George Brandon J, Beasley T Mark, Brown Andrew W, Dawson John, Dimova Rositsa, Divers Jasmin, Goldsby TaShauna U, Heo Moonseong, Kaiser Kathryn A, Keith Scott W, Kim Mimi Y, Li Peng, Mehta Tapan, Oakes J Michael, Skinner Asheley, Stuart Elizabeth, Allison David B
Office of Energetics, University of Alabama at Birmingham, Birmingham, Alabama, USA.
Department of Biostatistics, University of Alabama at Birmingham, Birmingham, Alabama, USA.
Obesity (Silver Spring). 2016 Apr;24(4):781-90. doi: 10.1002/oby.21449.
This review identifies 10 common errors and problems in the statistical analysis, design, interpretation, and reporting of obesity research and discuss how they can be avoided. The 10 topics are: 1) misinterpretation of statistical significance, 2) inappropriate testing against baseline values, 3) excessive and undisclosed multiple testing and "P-value hacking," 4) mishandling of clustering in cluster randomized trials, 5) misconceptions about nonparametric tests, 6) mishandling of missing data, 7) miscalculation of effect sizes, 8) ignoring regression to the mean, 9) ignoring confirmation bias, and 10) insufficient statistical reporting.
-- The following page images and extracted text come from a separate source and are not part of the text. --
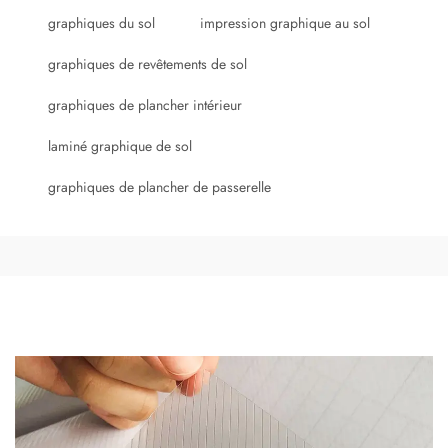
graphiques du sol
impression graphique au sol
graphiques de revêtements de sol
graphiques de plancher intérieur
laminé graphique de sol
graphiques de plancher de passerelle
It is hoped that discussion of these errors can improve the quality of obesity research by helping researchers to implement proper statistical practice and to know when to seek the help of a statistician.
本综述识别了肥胖研究的统计分析、设计、解释和报告中10个常见的错误及问题,并讨论了如何避免这些问题。这10个主题分别为:1)对统计显著性的错误解读;2)针对基线值进行不恰当的检验;3)过度且未披露的多重检验及“P值篡改”;4)在整群随机试验中对整群的处理不当;5)对非参数检验的误解;6)对缺失数据的处理不当;7)效应量的计算错误;8)忽视均值回归;9)忽视确认偏倚;10)统计报告不充分。希望对这些错误的讨论能够通过帮助研究人员实施恰当的统计实践以及了解何时寻求统计学家的帮助,从而提高肥胖研究的质量。